I was wondering if someone could help me solve this exponential distribution problem:
A system sends out 60 tickets every 4 seconds on average. Suppose that the time in between two tickets sent out can be modeled as an exponential random variable
Suppose that at time t = 0 a ticket was sent out, what is the probability that at time t = 5 no further tickets were sent out?
My first question was if λ (rate parameter) was equal to 1/15? Since I was thinking the mean was 15 tickets every 1 second and λ = 1 / mean?
Second question, not too sure how to approach the actual probability question...
Thank you in advance!
There is a piece of information missing: Time $t = 0$ means the same thing whether we are talking about seconds, minutes, hours, or years; but $t = 5$ does not specify a unit of measurement. If we are given a rate in the form of $60$ tickets every $4$ seconds on average, we also need to be given a unit of measurement for the time interval of interest. Yes, it is natural to assume that $t = 5$ means $5$ seconds, but it needs to be explicitly stated.

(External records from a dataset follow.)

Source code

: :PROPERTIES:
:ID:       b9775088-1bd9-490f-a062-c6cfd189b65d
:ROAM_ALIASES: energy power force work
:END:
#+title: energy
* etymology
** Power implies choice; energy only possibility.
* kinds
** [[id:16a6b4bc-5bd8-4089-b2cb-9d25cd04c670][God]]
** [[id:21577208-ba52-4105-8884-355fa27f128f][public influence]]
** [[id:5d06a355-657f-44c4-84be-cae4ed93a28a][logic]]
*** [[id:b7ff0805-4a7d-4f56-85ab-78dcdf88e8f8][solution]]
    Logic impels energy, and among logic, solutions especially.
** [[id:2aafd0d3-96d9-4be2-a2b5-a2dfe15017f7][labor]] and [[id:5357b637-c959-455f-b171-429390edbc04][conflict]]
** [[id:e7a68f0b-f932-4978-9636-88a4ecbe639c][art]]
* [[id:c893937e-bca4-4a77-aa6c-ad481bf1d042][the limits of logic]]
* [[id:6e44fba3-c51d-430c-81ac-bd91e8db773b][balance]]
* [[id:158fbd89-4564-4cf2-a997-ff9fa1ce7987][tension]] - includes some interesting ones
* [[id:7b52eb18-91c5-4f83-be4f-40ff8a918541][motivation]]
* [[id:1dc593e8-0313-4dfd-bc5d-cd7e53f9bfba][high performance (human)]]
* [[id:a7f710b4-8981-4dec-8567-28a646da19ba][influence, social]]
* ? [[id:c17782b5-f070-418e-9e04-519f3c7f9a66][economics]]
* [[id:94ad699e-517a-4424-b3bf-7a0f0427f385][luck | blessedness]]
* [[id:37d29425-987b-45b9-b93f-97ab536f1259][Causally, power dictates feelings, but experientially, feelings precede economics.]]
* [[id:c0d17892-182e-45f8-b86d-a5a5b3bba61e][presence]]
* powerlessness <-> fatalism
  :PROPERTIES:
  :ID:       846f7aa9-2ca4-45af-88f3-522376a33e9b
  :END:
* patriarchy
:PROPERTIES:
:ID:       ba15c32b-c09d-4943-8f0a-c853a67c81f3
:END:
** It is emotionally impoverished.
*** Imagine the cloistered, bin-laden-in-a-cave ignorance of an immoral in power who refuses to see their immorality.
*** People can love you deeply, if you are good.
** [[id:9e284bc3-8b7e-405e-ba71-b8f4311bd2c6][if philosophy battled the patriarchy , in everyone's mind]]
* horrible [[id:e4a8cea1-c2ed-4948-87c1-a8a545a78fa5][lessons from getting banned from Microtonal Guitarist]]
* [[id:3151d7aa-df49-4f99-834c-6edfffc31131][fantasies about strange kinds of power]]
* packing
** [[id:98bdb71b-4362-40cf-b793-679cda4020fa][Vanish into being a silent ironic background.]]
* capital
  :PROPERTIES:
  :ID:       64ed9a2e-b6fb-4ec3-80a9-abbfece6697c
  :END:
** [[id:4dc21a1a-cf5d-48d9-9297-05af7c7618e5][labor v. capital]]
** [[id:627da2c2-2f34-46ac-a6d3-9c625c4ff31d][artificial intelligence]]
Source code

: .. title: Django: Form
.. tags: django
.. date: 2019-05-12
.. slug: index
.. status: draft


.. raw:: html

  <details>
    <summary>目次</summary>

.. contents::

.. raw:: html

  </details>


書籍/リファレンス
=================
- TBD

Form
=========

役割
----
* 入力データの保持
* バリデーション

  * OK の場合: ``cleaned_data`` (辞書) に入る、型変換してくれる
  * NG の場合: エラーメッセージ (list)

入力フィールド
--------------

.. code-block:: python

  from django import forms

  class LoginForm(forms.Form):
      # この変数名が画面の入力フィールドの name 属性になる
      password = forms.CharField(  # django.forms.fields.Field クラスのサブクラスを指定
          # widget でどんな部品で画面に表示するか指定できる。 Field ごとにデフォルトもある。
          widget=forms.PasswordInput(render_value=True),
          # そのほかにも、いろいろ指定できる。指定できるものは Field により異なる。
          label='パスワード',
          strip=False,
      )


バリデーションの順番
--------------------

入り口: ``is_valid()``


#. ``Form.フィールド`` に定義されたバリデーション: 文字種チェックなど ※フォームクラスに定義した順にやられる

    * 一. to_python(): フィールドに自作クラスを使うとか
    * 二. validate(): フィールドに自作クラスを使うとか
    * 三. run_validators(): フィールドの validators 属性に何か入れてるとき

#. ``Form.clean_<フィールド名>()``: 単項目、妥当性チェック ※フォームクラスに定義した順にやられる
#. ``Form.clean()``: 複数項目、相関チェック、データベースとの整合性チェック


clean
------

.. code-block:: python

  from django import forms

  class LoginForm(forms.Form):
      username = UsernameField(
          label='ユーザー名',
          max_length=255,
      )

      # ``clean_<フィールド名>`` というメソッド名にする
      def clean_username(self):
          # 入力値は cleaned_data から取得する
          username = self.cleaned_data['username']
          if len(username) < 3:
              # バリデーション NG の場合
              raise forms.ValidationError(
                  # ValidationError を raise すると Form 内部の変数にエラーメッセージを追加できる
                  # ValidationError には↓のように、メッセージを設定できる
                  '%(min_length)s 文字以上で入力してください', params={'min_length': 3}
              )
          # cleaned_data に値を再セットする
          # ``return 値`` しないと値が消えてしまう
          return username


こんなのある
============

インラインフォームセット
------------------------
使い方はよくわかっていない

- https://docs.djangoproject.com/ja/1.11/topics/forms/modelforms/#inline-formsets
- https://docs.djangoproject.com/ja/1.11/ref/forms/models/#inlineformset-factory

That said, if the rate is $60$ every $4$ seconds, that is equivalent to $15$ tickets per second, or $75$ tickets every $5$ seconds. Any of these will work, but the corresponding unit of time must be adjusted accordingly. For instance, if you use $\lambda = 15$ tickets per second, then the random variable $T$ that denotes the time until the next ticket is sent, will be measured in seconds, and the desired probability is $\Pr[T > 5]$ because the probability that no tickets are sent for the next $5$ seconds is equivalent to the probability that the next ticket sent out takes more than $5$ seconds.
If, however, we choose $\lambda = 75$ tickets every $5$ seconds, then $T$ measures the time in $5$-second intervals, and the desired probability is $\Pr[T > 1]$: the probability that the next ticket sent takes more than $1$ five-second interval. The answer will be the same in each case.
You could even use minutes if you wanted, although I don't know why you would. For example, $60$ tickets every $4$ seconds is equal to $\lambda = 900$ tickets per minute, and you'd calculate $\Pr[T > \frac{1}{12}]$, the probability that the next ticket takes more than $1/12^{\rm th}$ of a minute to be sent out, because $1/12^{\rm th}$ of a minute is $5$ seconds.
I have intentionally omitted the calculation itself because I think that given the above, you should be able to do it yourself.